When will health-for-all become a reality in UP?

Citizen News Service - CNS
[Hindi] Although health-for-all has been the mission of government of India as well since years, a large part of our population reels under the shadow of life-threatening, preventable diseases and unable to access quality standard care. Even if they manage to get healthcare the expenditure pushes them into poverty.

At a media dialogue to mark 1st-ever Universal Health Coverage Day (12th December), Prof Rama Kant, a WHO Director-General's Awardee and former head of surgery department of KGMU wondered when will universal health coverage become a reality for UP citizens?

According to the WHO, Universal Health Coverage means that every person, everywhere, has access to healthcare without financial hardship. But UP is ridden with major health challenges and appalling health coverage on one hand and on another government policies are not able to mitigate risk factors of major non-communicable diseases such as cancers, heart disease, stroke, diabetes, respiratory illnesses, asthma, mental ill-health among others. Infectious diseases such as tuberculosis (TB) or other sexually transmitted infections including HIV are also struggling to get 'universal health coverage'.

Risk factors that put our people at risk of preventable diseases include: tobacco and alcohol use, malnutrition and fast food, poor hygiene and sanitation, poverty, cook stoves using bio-mass fuel, pollution, improper housing, over crowding, poor infection control, rising prices of healthcare, among others. Dr Sandeep Pandey, a Magsaysay Awardee said: "Public private partnership has the same effect as privatisation - as it deprives services to most-in-need and increases the cost of essential health services. We need to strengthen public health system as it is the only way to serve most-in-need populations, and also make sure that corporations are not able to sell unhealthy lifestyles to our people."

Dr Anthony Harries of International Union Against Tuberculosis and Lung Disease (The Union) said in a web-link: "No one should go bankrupt when they get sick. Lack of affordable, quality health care traps families and nations in poverty. Health is a human right and a cornerstone of sustainable development and global security. No one should have to go bankrupt and lose their savings and livelihood because they got sick. Universal health coverage changes the way that health care is financed and delivered, so that it is more equitable and more effective."
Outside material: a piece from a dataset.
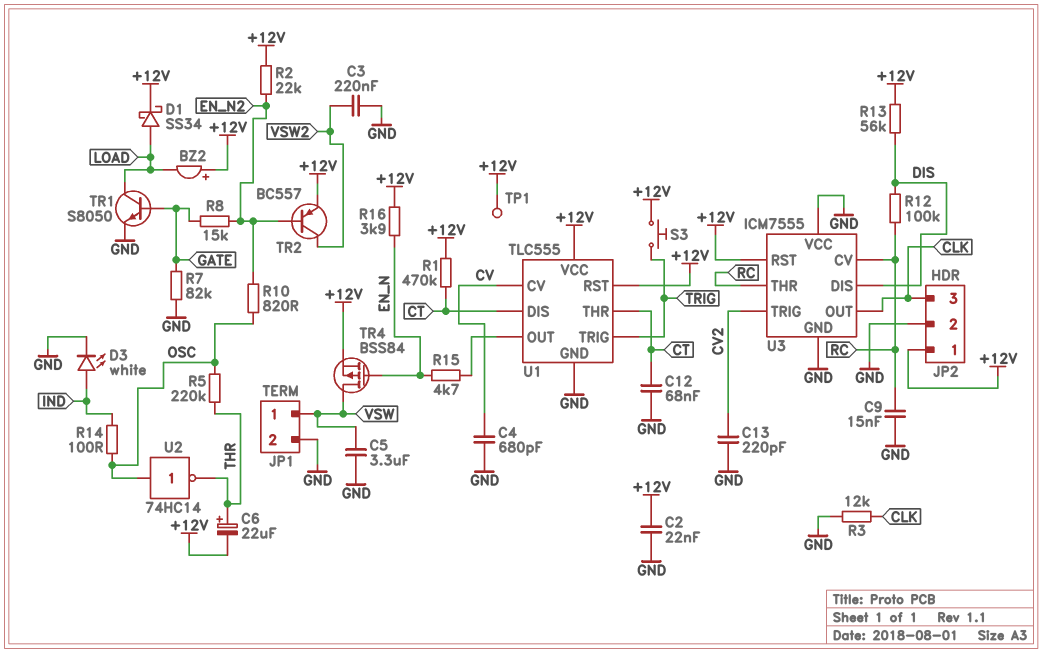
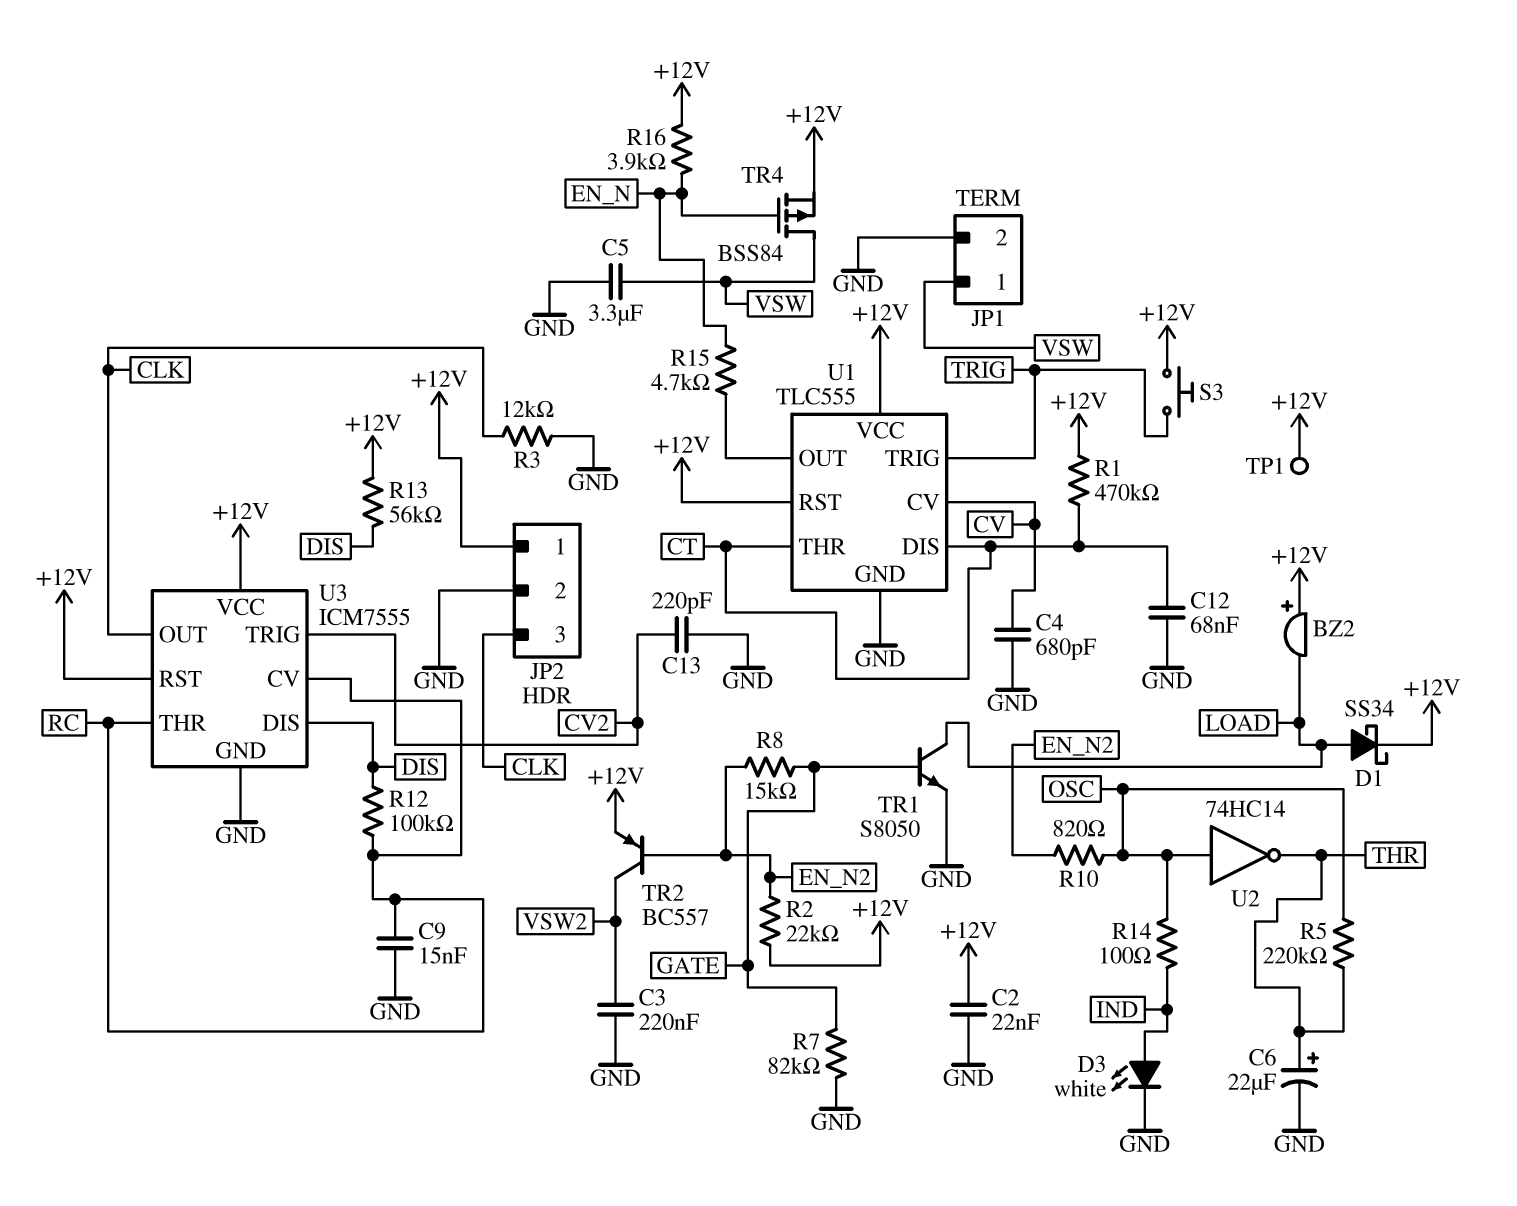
C6: 22uF (plus THR, minus +12V) -> 22uF (plus THR, minus GND)
U3 pin VCC: GND -> +12V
If health systems and health coverage were strong enough in UP then preventable and curable diseases like childhood pneumonia will not be biggest cause of death for children under 5. Dr Abhishek Verma, a senior consultant at RML Hospital in Gomti Nagar said: "One main reason for pneumonia is air pollution. There is a direct link between pollution and respiratory infection. Lung capacity of small children is less and even a small amount of allergen in their narrow respiratory tubes is enough to trigger respiratory problems like pneumonia, bronchitis or bronchi pneumonia. Indoor biofuel smoke is also harmful as carbon particles enter the lungs and create problems. The effect of pollution is magnified during winters when there is more humidity in the atmosphere. Exclusive breast feeding for the first 6 months can help a lot as mother's milk not only provides adequate nutrition but also develops protective antibodies which increase immunity of the child. Parents should protect the children from smoke and dust and keep them well clothed during winters. Taking the child with symptoms of cold and fever early to a doctor, can help in early diagnosis of pneumonia and save the child. Vaccination against it is also an important preventive measure."

Dr Harries added that "Governments are designing their own unique pathways toward health for all and finding new ways to exchange lessons learned on the ground, because universal health coverage can help stop the world’s biggest killers. The poorest and most marginalized populations bear the brunt of preventable maternal deaths and diseases like HIV/AIDS, tuberculosis and non-communicable diseases (e.g., cancer and heart disease)."

To fight these health threats, we must reach the populations consistently hit hardest by them all. Because health transforms communities, economies and nations. Access to quality health care should never depend on where you live, how much money you have or your race, gender or age" said Dr Sandeep Pandey.